There are quite a few events in No Place to Fall that made me uncomfortable. And yet, that’s one of the book’s main strengths: an unbiased, non-judgmental telling of Amber’s story. It was hard to read about Amber’s choices at times, but it also felt true to who she was as a person. The way No Place to Fall unfolds is dramatic, mimicking the way teen TV dramas like One Tree Hill play out. There are some high stakes and some big consequences, but it never felt overdone.

Even though I enjoyed No Place to Fall, in the end, it still wound up being just an ok read. I appreciated the plot, in spite of the dramatic events that take place. But the lack of a real connection with Amber, or with any other character, is what prevents me from giving this book a higher rating overall. Brown definitely wooed me with a compelling plot though! Though it’s not going to be everyone’s cup of tea, I’d suggest giving No Place to Fall a shot.
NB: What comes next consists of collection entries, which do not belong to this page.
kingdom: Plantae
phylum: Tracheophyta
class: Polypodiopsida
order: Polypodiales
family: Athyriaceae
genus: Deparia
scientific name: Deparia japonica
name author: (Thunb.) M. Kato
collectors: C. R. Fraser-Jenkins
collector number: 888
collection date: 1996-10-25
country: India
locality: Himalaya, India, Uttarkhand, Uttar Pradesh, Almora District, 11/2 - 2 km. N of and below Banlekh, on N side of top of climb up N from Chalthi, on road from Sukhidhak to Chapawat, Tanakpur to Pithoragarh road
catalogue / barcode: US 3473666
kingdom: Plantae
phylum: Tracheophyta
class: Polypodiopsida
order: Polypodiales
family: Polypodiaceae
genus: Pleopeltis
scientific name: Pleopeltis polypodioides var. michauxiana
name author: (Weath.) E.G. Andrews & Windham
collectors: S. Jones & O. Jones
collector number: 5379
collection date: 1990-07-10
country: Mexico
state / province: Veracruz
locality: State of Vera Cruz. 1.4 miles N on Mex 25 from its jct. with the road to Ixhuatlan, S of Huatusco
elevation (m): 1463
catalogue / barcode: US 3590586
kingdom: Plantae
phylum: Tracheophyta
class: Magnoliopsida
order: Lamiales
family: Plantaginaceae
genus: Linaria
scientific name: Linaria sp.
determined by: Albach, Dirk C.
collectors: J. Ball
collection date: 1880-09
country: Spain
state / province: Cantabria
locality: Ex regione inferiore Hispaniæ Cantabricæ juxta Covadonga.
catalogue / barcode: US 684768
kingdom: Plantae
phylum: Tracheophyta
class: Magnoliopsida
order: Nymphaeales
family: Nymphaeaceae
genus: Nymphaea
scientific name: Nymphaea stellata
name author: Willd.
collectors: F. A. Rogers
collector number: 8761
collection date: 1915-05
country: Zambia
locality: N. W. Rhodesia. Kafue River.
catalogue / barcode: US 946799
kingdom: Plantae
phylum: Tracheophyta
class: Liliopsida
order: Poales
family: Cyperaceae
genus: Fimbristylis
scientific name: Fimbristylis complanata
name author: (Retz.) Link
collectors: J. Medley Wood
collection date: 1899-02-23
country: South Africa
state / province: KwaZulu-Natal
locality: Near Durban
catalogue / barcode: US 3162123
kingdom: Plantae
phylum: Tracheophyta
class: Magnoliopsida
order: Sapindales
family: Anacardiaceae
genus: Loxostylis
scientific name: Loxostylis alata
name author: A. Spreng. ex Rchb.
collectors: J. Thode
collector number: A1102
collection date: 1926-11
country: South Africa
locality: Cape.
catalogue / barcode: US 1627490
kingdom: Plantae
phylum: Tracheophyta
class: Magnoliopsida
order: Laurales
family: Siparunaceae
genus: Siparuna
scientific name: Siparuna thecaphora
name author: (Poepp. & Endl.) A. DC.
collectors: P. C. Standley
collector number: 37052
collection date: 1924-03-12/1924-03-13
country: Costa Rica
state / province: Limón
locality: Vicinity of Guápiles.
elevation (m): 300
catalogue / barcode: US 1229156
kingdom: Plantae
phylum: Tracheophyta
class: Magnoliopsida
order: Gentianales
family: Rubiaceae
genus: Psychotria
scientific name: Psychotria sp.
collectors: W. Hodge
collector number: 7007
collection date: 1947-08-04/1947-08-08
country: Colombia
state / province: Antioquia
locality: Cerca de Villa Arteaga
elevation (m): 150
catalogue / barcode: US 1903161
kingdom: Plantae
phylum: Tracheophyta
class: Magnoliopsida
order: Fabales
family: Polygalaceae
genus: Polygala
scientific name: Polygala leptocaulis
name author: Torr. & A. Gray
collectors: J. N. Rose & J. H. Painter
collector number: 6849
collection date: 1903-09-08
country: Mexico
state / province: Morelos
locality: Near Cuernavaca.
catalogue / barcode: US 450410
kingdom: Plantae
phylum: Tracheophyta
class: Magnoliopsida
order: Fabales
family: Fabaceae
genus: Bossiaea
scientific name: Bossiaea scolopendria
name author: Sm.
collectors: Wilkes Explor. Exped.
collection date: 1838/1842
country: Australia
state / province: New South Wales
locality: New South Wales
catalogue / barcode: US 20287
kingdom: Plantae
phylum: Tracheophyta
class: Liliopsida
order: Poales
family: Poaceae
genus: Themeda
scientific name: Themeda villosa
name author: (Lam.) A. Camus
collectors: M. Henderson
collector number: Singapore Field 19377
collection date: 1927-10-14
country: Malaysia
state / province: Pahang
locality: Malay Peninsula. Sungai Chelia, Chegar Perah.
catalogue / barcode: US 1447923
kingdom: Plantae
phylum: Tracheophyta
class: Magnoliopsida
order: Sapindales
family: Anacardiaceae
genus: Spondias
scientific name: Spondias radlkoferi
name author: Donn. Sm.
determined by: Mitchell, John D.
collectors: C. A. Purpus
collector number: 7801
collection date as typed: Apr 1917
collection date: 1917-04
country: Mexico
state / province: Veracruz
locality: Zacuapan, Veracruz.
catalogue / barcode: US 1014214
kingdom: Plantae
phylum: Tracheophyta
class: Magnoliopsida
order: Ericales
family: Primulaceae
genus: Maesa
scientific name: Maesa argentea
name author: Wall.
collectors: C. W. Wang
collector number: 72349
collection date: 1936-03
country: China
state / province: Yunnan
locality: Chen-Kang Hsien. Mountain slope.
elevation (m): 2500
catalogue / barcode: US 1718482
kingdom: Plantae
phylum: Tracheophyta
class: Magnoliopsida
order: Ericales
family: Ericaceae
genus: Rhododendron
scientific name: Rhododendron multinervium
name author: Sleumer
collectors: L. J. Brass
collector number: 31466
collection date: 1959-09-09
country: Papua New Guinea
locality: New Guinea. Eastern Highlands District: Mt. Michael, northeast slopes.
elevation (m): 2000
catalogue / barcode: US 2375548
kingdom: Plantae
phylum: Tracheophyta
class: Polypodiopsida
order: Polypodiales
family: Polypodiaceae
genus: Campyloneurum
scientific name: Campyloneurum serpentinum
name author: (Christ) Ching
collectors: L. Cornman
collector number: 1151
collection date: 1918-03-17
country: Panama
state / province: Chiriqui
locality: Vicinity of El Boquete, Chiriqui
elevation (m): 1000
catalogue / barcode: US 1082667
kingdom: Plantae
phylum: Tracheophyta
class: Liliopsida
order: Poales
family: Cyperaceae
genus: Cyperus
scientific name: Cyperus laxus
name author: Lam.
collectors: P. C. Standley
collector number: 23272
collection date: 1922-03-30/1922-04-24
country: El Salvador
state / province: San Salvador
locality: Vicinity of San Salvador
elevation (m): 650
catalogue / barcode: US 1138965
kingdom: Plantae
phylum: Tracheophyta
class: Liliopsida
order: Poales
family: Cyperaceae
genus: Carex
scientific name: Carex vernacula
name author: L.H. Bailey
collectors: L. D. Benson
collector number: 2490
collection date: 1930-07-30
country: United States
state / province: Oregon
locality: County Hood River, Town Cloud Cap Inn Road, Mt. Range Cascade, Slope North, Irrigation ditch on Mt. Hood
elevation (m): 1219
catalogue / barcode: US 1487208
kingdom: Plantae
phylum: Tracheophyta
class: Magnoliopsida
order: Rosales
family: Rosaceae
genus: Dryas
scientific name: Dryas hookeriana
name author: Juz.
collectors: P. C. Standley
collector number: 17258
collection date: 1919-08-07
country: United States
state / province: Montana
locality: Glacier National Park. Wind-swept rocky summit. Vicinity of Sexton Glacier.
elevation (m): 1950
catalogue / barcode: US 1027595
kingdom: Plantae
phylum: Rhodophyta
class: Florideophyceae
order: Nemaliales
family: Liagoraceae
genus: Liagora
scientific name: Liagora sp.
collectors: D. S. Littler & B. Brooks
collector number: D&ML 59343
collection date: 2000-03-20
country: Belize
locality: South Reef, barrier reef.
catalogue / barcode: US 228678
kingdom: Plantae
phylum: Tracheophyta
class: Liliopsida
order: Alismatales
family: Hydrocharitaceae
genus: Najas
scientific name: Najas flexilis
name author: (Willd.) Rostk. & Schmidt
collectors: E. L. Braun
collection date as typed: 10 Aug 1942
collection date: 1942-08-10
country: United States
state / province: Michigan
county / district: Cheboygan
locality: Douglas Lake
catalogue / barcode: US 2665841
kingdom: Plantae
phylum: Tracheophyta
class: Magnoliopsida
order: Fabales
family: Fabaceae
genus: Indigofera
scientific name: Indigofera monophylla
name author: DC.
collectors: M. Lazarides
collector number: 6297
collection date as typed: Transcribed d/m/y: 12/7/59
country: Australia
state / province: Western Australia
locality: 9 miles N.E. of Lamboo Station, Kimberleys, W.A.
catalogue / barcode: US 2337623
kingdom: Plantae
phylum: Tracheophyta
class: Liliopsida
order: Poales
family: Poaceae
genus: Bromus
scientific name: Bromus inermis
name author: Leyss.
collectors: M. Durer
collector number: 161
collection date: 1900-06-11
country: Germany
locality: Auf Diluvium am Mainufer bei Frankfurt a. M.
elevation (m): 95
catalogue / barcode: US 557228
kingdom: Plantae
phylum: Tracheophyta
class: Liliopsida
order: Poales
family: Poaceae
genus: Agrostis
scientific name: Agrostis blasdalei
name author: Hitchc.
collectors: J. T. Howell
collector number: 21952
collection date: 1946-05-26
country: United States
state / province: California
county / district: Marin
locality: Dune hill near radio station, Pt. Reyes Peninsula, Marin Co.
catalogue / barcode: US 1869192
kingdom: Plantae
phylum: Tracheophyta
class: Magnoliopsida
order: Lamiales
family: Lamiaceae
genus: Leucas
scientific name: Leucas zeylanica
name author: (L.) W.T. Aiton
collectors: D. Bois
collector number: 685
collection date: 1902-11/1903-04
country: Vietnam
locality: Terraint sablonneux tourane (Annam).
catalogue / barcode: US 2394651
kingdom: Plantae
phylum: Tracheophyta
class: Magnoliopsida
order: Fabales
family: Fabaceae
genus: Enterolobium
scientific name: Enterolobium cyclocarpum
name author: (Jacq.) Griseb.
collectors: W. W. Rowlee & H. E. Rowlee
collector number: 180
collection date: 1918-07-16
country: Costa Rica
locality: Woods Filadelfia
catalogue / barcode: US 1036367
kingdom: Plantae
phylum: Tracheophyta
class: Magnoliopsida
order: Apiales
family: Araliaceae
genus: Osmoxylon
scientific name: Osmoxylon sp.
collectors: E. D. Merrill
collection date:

What's your favorite church song?

It doesn't surprise me that I think this question is tough! My faith is something I try to be in tune with constantly, and there are certain songs that make me feel closer, and more connected, to the Lord. I think, personally, my top three would be: In Him Alone, Tanging Yaman (roughly translates to "My Only Treasure") and Oceans


  1. I reaaaaally truly want to read this book! *-* It seems so beautiful!

  2. This book sounds interesting but I feel like connecting with the characters is a key part of any novel. If you can't connect with the characters you really just don't care what happens to them or what's going on in the book for them. This sounds like a mediocre contemporary that I MIGHT try out. Great review!